Con esto de la proximidad del verano hay mucha gente que empieza a
preocuparse por el asunto de las lorzas. También a mí me han sugerido que haga
algo con respecto a mi barriga, esta compañera que me tantos sentimientos
encontrados me inspira. Por un lado le tengo el cariño, pues ha sido mi
acompañante más fiel durante muchos años. Por otro, comprendo que su existencia
no contribuye precisamente a mejorar mi salud ni mi aspecto. Entiéndaseme, no
es que sienta aversión por mi barriga. No veo mi panza como al bicho de la
película Alien, el que
les salía de las tripas con gran destrozo y efusión de sangre. Además, a
diferencia del bicho de la película, mi barriga no me la ha inoculado una
especie de centollo que he tenido pegado a la cara. Yo mismo la he cultivado
con mimo y paciencia a base de cervezas y aperitivos. Ha sido un esfuerzo arduo
y sostenido que me ha costado mis buenos euros. De algún modo, siento una
especie de responsabilidad con respecto a mi barriga. Ella me ha sido siempre
fiel. Ha ido aumentando en tamaño y consistencia conforme yo cumplía años. A
mis veinte años era apenas un esbozo, un tierno cachorrito. Ahora, cumplidos ya
los 48, mi barriga es un animal adulto de respetable tamaño. Hace unos años
todavía podía esconderla, pero ahora no hay indumentaria ni maniobra que
permita mantenerla oculta. Y además se está volviendo agresiva y exigente, y
con frecuencia gruñe y protesta para obtener su alimento. Sí, en realidad creo
que lo mejor sería deshacerse de ella, por mucha ternura que me inspire. La cuestión
es cómo.
Que yo recuerde, en mi vida adulta he estado apuntado dos veces a un
gimnasio. La primera vez aguanté tres sesiones y lo abandoné por un asunto
estético. Se trataba de un gimnasio de barrio donde la abundancia de gañanes
era tal que empecé a notar severos síntomas de depresión. Me acuerdo del
momento exacto en que tomé la decisión de irme y no volver. La culpa la tuvo un
individuo simiesco que contemplaba sus músculos en un espejo, y al que de
pronto oí exclamar: «¡Y que esto tengan que comérselos los gusanos! ¡Si por lo
menos se lo comiera una tía y me dejara destrozao!». Mi segunda experiencia con
un gimnasio fue mucho peor, casi fatal, y ya la conté desde las páginas de este
diario. En aquella ocasión duré apenas una hora, tiempo que le bastó al monitor
para estar a punto de liquidarme usando como arma una bicicleta de spinning. Todavía me estremezco al recordarlo, lo
que significa que mi trauma con los gimnasios sigue ahí, y no tengo ganas de
someterme a terapia para solucionarlo. Debe haber otra manera mejor, demonios.

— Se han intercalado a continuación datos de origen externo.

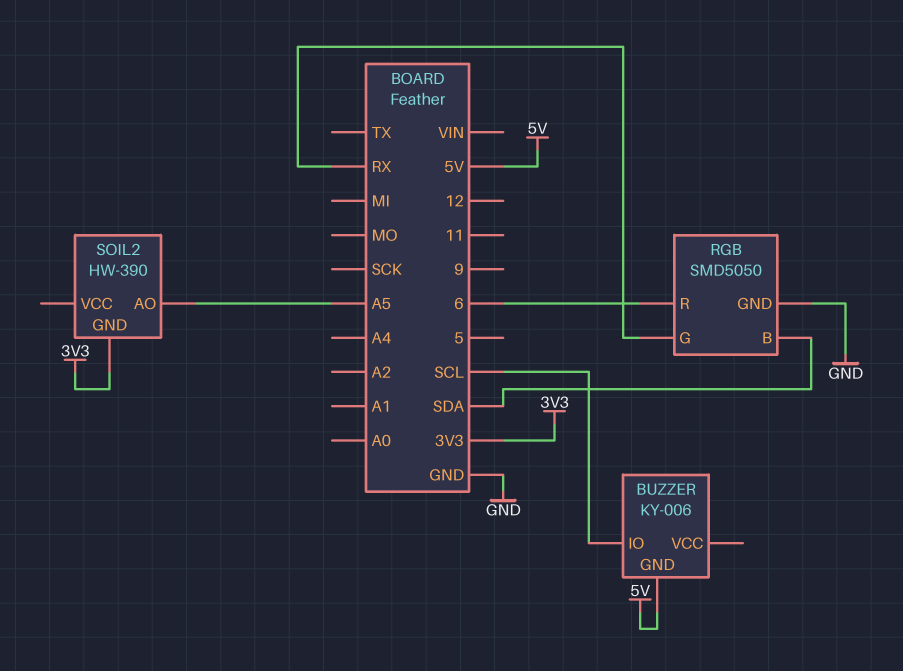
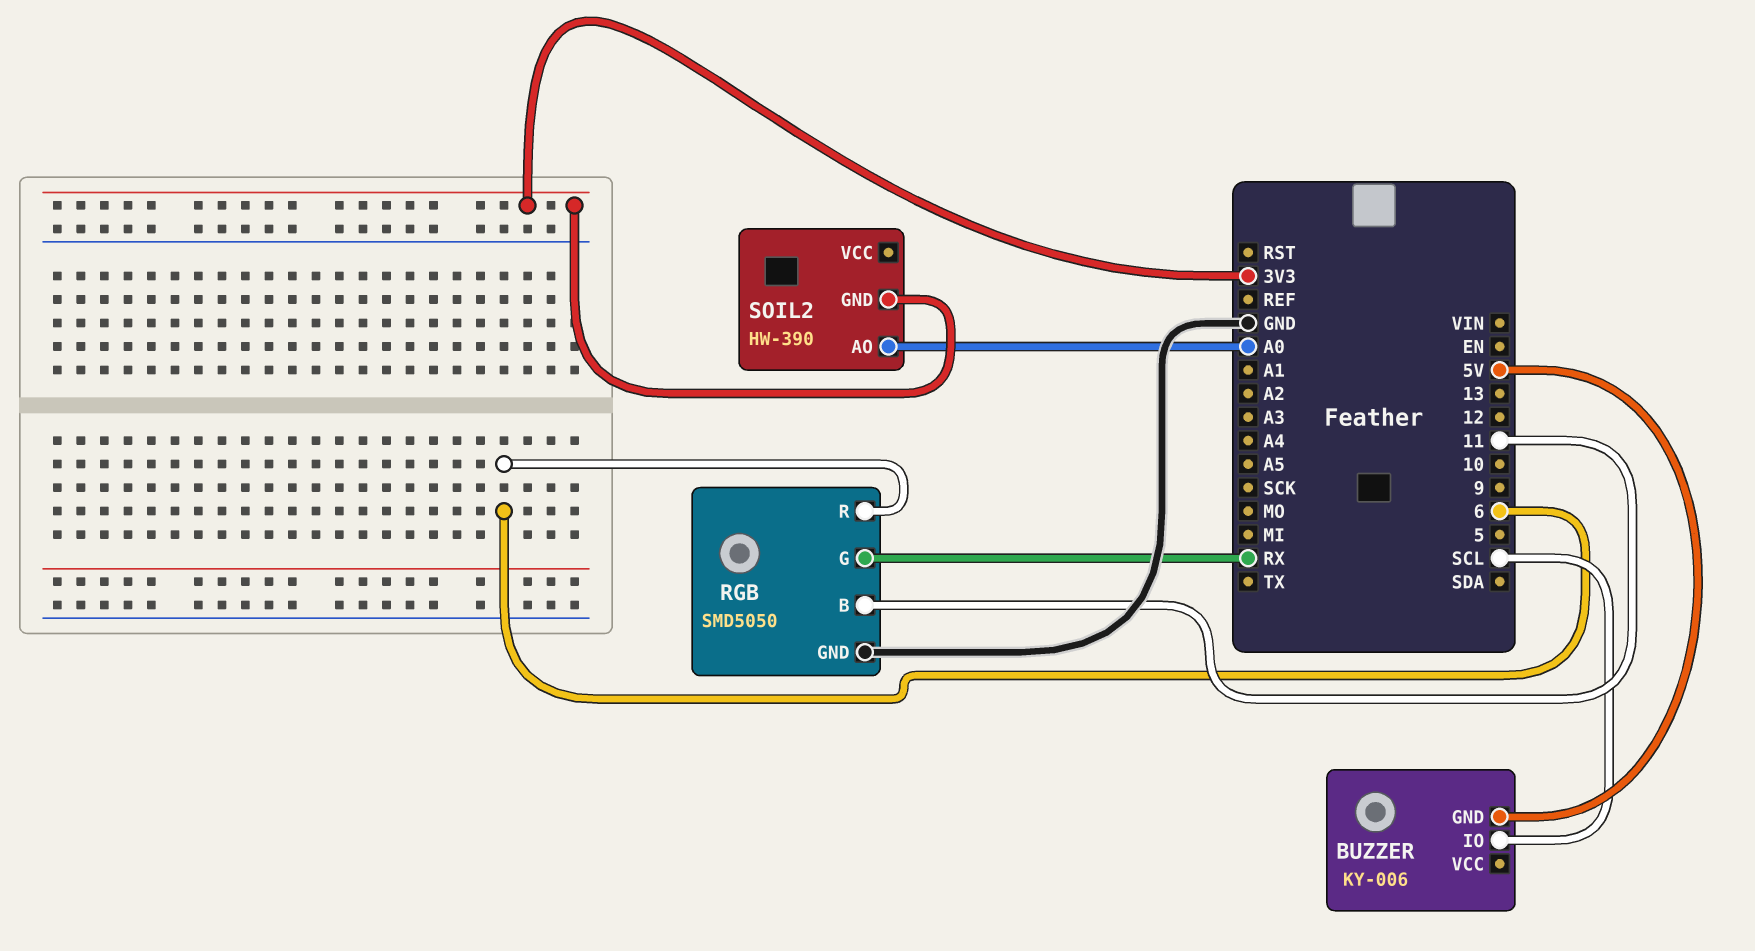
RGB pin B: SDA -> 11
SOIL2 pin AO: A5 -> A0

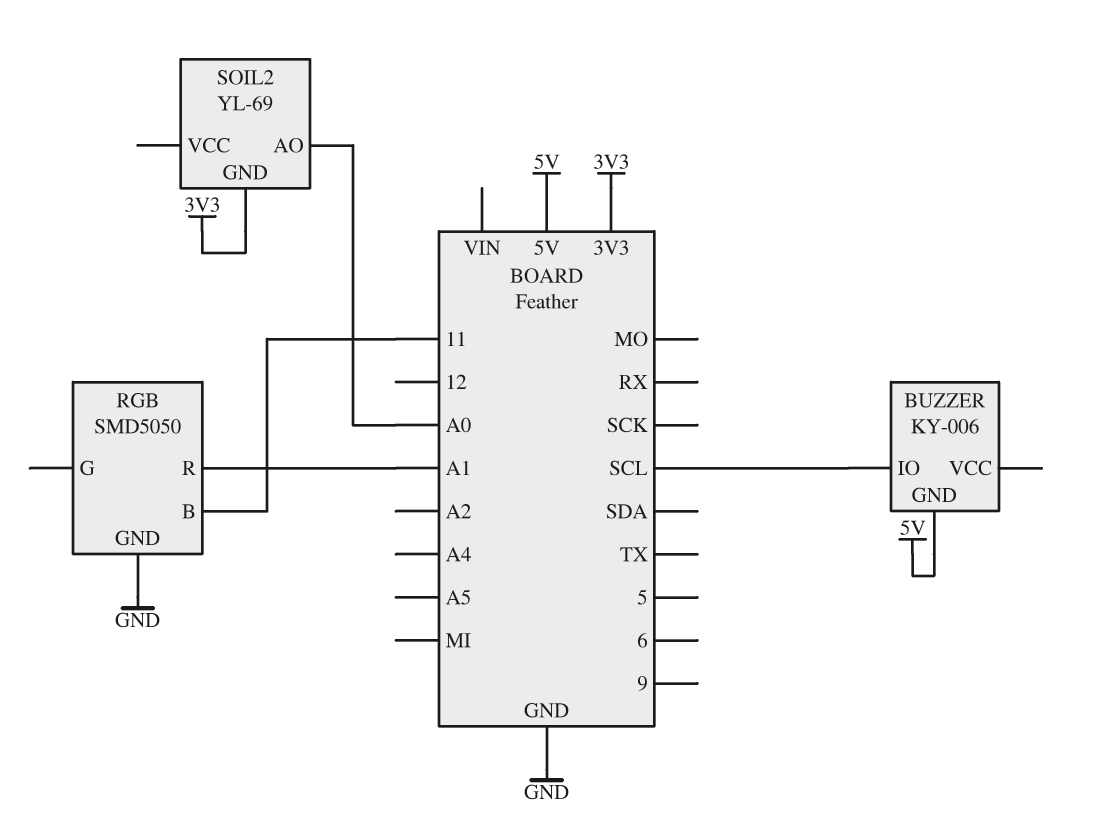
RGB pin G: RX -> none
RGB pin R: 6 -> A1
SOIL2: HW-390 -> YL-69

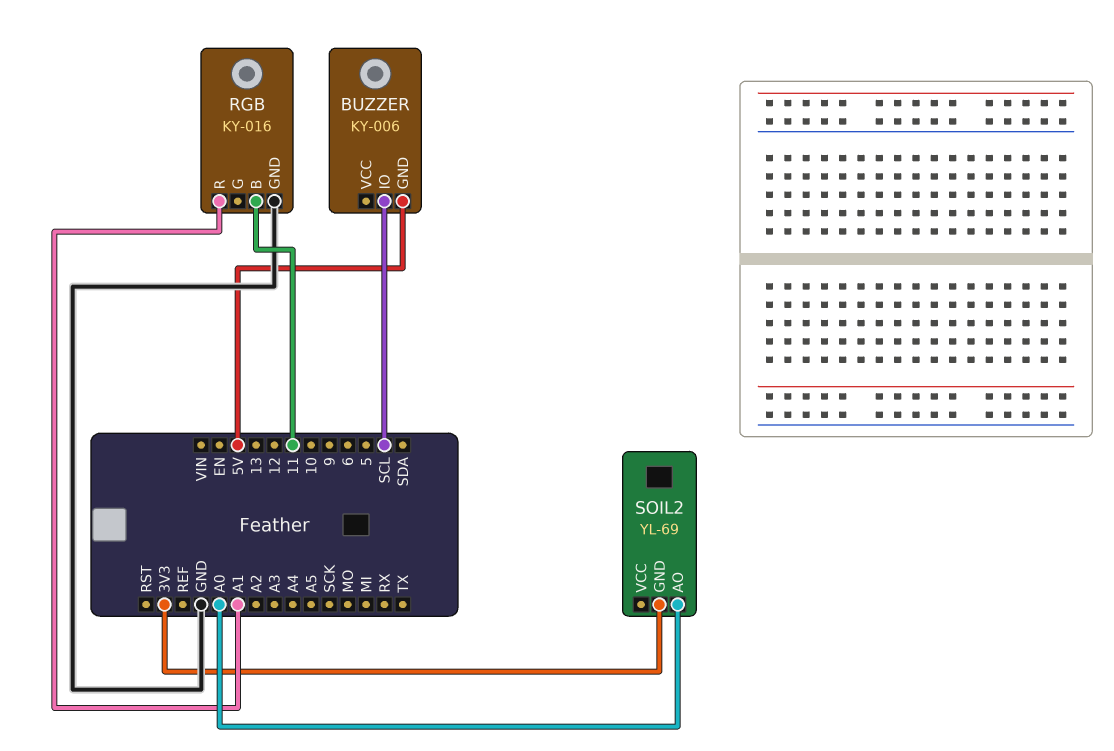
RGB: SMD5050 -> KY-016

¡Demonios! ¡Eso es! Precisamente un amigo me contó que él de joven
había hecho un pacto con el demonio. Lucifer le dio a elegir entre conservar
sus abdominales o su larga cabellera, y él se decantó por la cabellera, que le
resultaba imprescindible para hacer headbanging en los conciertos de heavy metal (aclaro que el headbanging consiste en sacudir violentamente la cabeza al ritmo de la música, lo
que queda mucho más resultón cuando se posee una mata de pelo largo y
abundante). En fin, el caso es que ahora mi amigo sigue luciendo su melena en
los conciertos, pero su abdomen está muy lejos de ser lo que era. Pero ¿qué
podría ofrecerle yo al demonio que pueda interesarle? ¿Mi alma inmortal? ¿Mi
colección de sellos? En cualquier caso, si un día de estos me ven lucir un
abdomen liso y musculado, espero que disculpen el olor a azufre. En esta vida
nada es gratis, y menos con los tiempos que corren.